Luke Evans’s John Moore is also on the run from a broken heart in TNT’s The Alienist.
Luke Evans is no stranger to playing dashing leading men, but his portrayal of John Moore in TNT’s The Alienist has a darker twist to it. The limited series doesn’t shy away when it comes to showing violence and suspense, but it also showcases the turmoil in the heart of Evans’ John Moore.
After Moore’s fiance leaves him for another man, he turns to the bottle and frequents brothels to lessen his pain. When his college friend, Dr. Laszlo Kreizler, enlists him to help catch a serial killer, Moore is faced with the seedy underbelly of New York City that he only used to flirt with. Evans has been on a strong streak of feature films in the last few years, but his performance in this limited series is one of his most controlled and layered to date.
You haven’t done TV other than The Great Train Robbery in 2013. What made you want to join The Alienist?
Television has come quite a long way—especially American television. It’s really gone through the roof in the last few years. I got to meet the director and read the book and quite a few of the scripts. I was truly taken by the idea of 10 hours—that’s so much time. To spend that much time shooting with a character and getting into his skin was definitely something to look forward to.
I love the relationship between John Moore and Laszlo Kreizler. Did you and Daniel have a lot of conversation about how to maintain that relationship?
We did some rehearsals together, but, honestly, it grew organically. Daniel’s character can be very difficult, and that was easy to play off of. Laszlo is very cerebral, so playing an emotional character opposite that was
interesting. When the first few episodes aired, people on social media would say, “Oh, poor John! How does he put up with it!” Even though they are very different, the friendship is so deep that there is a mutual respect for each other.
And, I have to say, I love that moment at the end when he gives you the ring. I thought that was really lovely.
That ending was nice—it needed to be there. John is a romantic and he knows how important that means when Laszlo lost his loved one. And with Sara, it showed how John was really willing to wait for that to happen.
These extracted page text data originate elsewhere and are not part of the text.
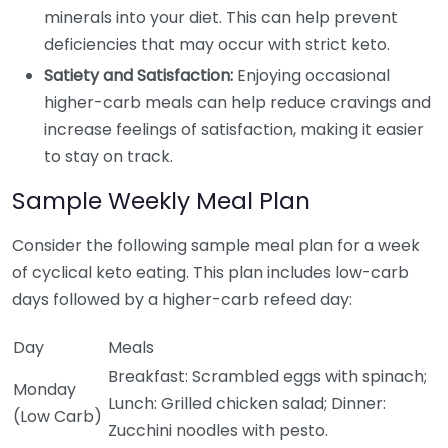
minerals into your diet. This can help prevent
deficiencies that may occur with strict keto.
Satiety and Satisfaction:
Enjoying occasional
higher-carb meals can help reduce cravings and
increase feelings of satisfaction, making it easier
to stay on track.
Sample Weekly Meal Plan
Consider the following sample meal plan for a week
of cyclical keto eating. This plan includes low-carb
days followed by a higher-carb refeed day:
Day
Meals
Breakfast: Scrambled eggs with spinach;
Monday
Lunch: Grilled chicken salad; Dinner:
(Low Carb)
Zucchini noodles with pesto.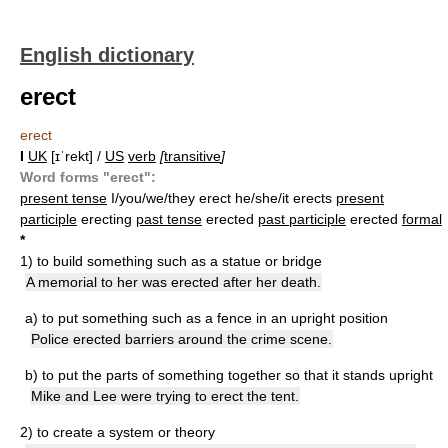
English dictionary
erect
erect
I
UK
[ɪˈrekt] /
US
verb
[
transitive
]
Word forms "erect":
present tense
I/you/we/they erect he/she/it erects
present
participle
erecting
past tense
erected
past participle
erected
formal
*
1)
to build something such as a statue or bridge
A memorial to her was erected after her death.
a)
to put something such as a fence in an upright position
Police erected barriers around the crime scene.
b)
to put the parts of something together so that it stands upright
Mike and Lee were trying to erect the tent.
2)
to create a system or theory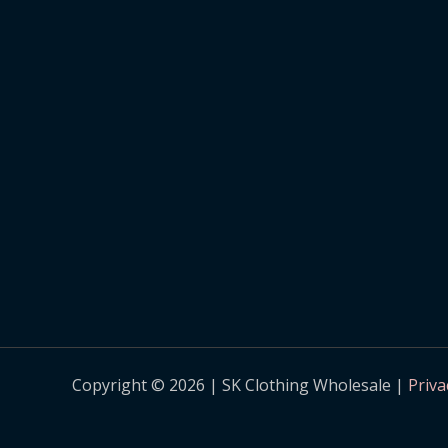
Copyright © 2026 | SK Clothing Wholesale |
Priva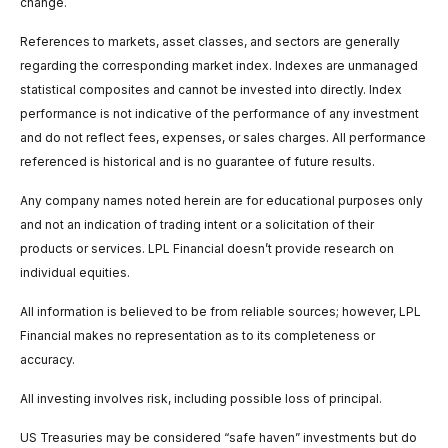
change.
References to markets, asset classes, and sectors are generally
regarding the corresponding market index. Indexes are unmanaged
statistical composites and cannot be invested into directly. Index
performance is not indicative of the performance of any investment
and do not reflect fees, expenses, or sales charges. All performance
referenced is historical and is no guarantee of future results.
Any company names noted herein are for educational purposes only
and not an indication of trading intent or a solicitation of their
products or services. LPL Financial doesn’t provide research on
individual equities.
All information is believed to be from reliable sources; however, LPL
Financial makes no representation as to its completeness or
accuracy.
All investing involves risk, including possible loss of principal.
US Treasuries may be considered “safe haven” investments but do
When I spoke with Daniel and Dakota, they were telling me about how their costumes influenced their physicality and movement. John doesn’t have a specific physical ailment, but how did Michael Kaplan’s costuming change your character?
Honestly, when you put on those costumes, your physicality totally changes. The way you walk the way you stand—it really informed me quite a lot. The breastplates in the tuxedos are really rock hard, so that changed everything. Everything from how I stood up to how I crossed to another character during a scene.
John is an illustrator, and I was curious if you did any of the drawings yourself.
Actually, yes. I had a tutor in Budapest who came to my house to teach me. I wanted to know how a person would use charcoal. I wanted to feel it in my hand and use my fingers and smudge it on the page. I put some finishing touches on some of the drawings that are used in the show.
You get to act opposite the young actor, Jackson Gann, in a lot of scenes.
He’s great isn’t he?
He’s fantastic. Your scenes together are so great because it’s unlike anything else that’s on the show. When you are acting opposite someone at such a young age with such mature content, how do you navigate that?
I’ve worked with kids a good bit. In The Hobbit, my character had 3 kids—one was 14 and the other were 12. I’m a big kid myself, but he’s a very mature young man. It’s a very hard part for someone that age—playing a child prostitute and having to dress in girls’ clothes. By the third episode in, he was the character and I just had to react to him as my character. I’m very proud of him.
To be honest, when the season started, I thought John Moore was going to be a traditional romantic lead. And, of course, he is, but he’s also very sad and troubled. What that juxtaposition appealing?
I really like John. He’s a damaged soul. He’s lonely and really wants to be happy. His friend Laszlo has found a purpose with his institute and his work has made a real difference with young people and children, but John has failed quite miserably. He’s not the same man at the end of the series—he’s very different from the man we meet in episode one. From obscurity he finds clarity. Where he’s going from here, I don’t know.
I really have to say that I love where your career is right now.
Oh wow, thank you. That’s sweet.
I am a huge fan of Professor Marston and the Wonder Women–I don’t think that got a fair shake at the box office. Girl on the Train is targeted to adults, and John Moore’s sexual practices at the brothel are mentioned in conversations with Kreizler. Were you seeking out roles that appealed to a more adult audience?
When picking and choosing roles, I need to find diversity in the roles I play. I really don’t want to play the same type of character over and over. I need to push myself and change, and John Moore is quite different in many respects. After filming Beauty and the Beast, I really wanted to do something deep.